You and only you are responsible for the results you realize. Super-trader and trainer Dr. Van K. Tharp explains it this way: 

"The best thing and investor (or anyone) can do, when things go wrong, is to determine how he or she produced those results. Now, I don't mean that you should blame yourself for mistakes either. I mean that at some point in time, for any situation, you made a choice that produced those results. Determine what that choice point was and give yourself other options to take when you encounter a similar choice point in the future. Change the decision at similar choice points in the future and you will change the results you get. And by imagining doing so now you can make it easy to select those alternatives in the future." Dr. Van K. Tharp, The Psychology of Trading, from Market Wizards, by Jack D. Schwager 
It is extremely tempting to blame our mistakes, failures, and pain on other people or events. If, however, you continually remind yourself that they are yours and are a result of your action, then you enable yourself to become aware of what caused them. Mistakes, failures, and pain are a part of life, and we all want to avoid them. But you can't avoid them by denial. If you choose to accept them as a part of life then they lose their power over us. They become OK, acceptable, normal, even a positive opportunity to learn, and grow. 

In Reminiscence of a Stock Operator, Jesse Livermore said, "I don't mind making mistakes, what I don't like is being wrong." What I believe he meant was that making an error is okay, but what isn't okay is making an error, not admitting it, not learning from it, and continuing to do it.

Thursday, May 5, 2016

Impulsive Behavior and Trading

I've always loved to play games, and face it: investing is one big game. You need to be decisive, open-minded, flexible and competitive.
Stanley Druckenmiller
Impulsive people have a way of reaching conclusions and taking action that, in comparison with normal deliberations and intentions, would be considered impaired. Acting on a whim, giving in to temptation, doing what you have told yourself time and again not to do, is acting impulsively. Impulsive people are not self-confident but simply hope and wish for results. Quite simply they have no long-term goals, within which trades and management should be planned, only immediate urges. Their behavior is abrupt and unplanned. The time between thought and action is very brief.

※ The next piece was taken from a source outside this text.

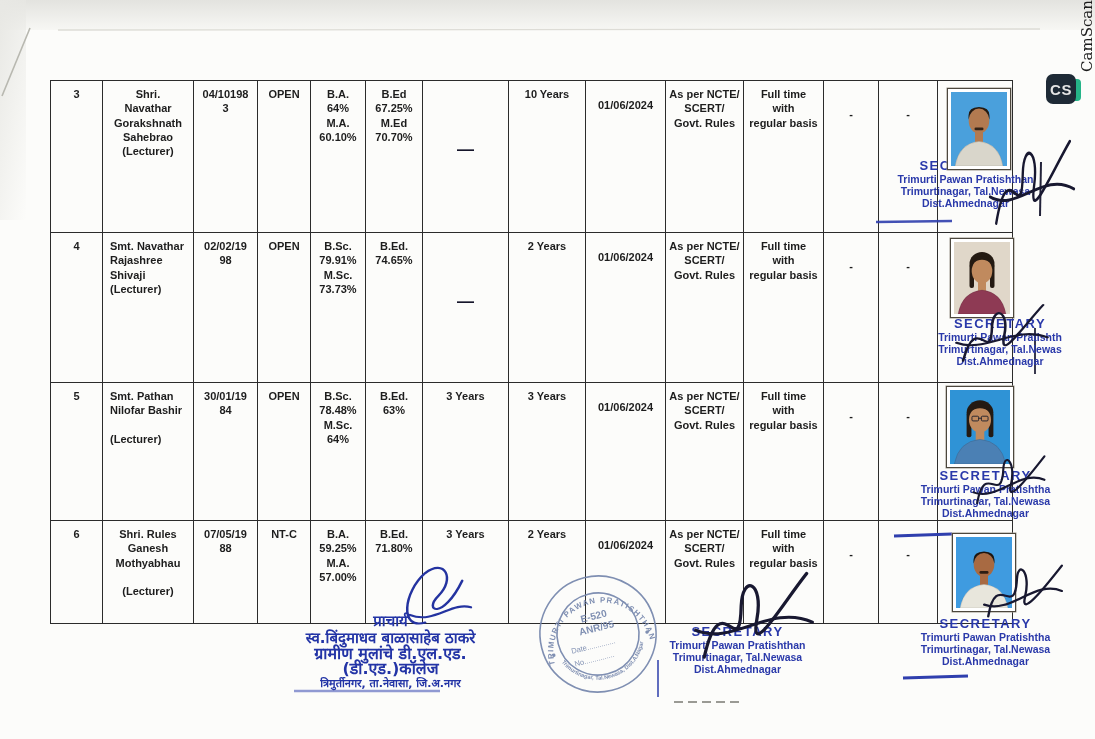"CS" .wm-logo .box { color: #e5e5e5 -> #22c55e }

The net outcome of unplanned behavior is when failure occurs, the process of analyzing bad trades and malfunctions, that person cannot accrue effective lessons from the loss. Without a plan, impulsive people can't develop methods to determine what works and what doesn't. They can't understand why they failed.

Impulsive people are also deficient in a certain method of thought process. Normal people weigh, analyze, research and develop an initial impression. Impulsive people guess and bet heavily without much thought. Impulsive people are often victim blamers. The results are reflective of character and personality, not intelligence. 

Victim blamers tend to interpret anything in life that doesn't go their way as somehow aimed against them, believing somebody or something is working against their welfare. It may be a boss, a girlfriend or an entity such as a company or the government. Or it may be outside forces such as "bad luck," "nature," "evil forces". They never learned to assume personal responsibility for their own actions versus blaming others. While everyone tends to lapse into blaming others at least sometimes for their misfortune, this trading type makes blaming their primary defense mechanism to deflect their own sense of urgency. 

Because they are looking for someone to blame for their investments that lose money, they are among those most in favor of intense governmental investigation and prosecution of market manipulation of any kind. With each fresh uncovering of company accounting fraud, brokerage-analyst duplicity, insider trading or any other type of market manipulation, they smile and say, "See, I told you they're all out to get us!" But this only tends to make them feel more helpless and assume less responsibility for their own investing decisions. 

If you have a tendency to be impulsive, the cure is to put together realistic and sound goals along with a realistic trading plan. Make yourself work towards the attainment of those goals by not violating the rules of your trading plan.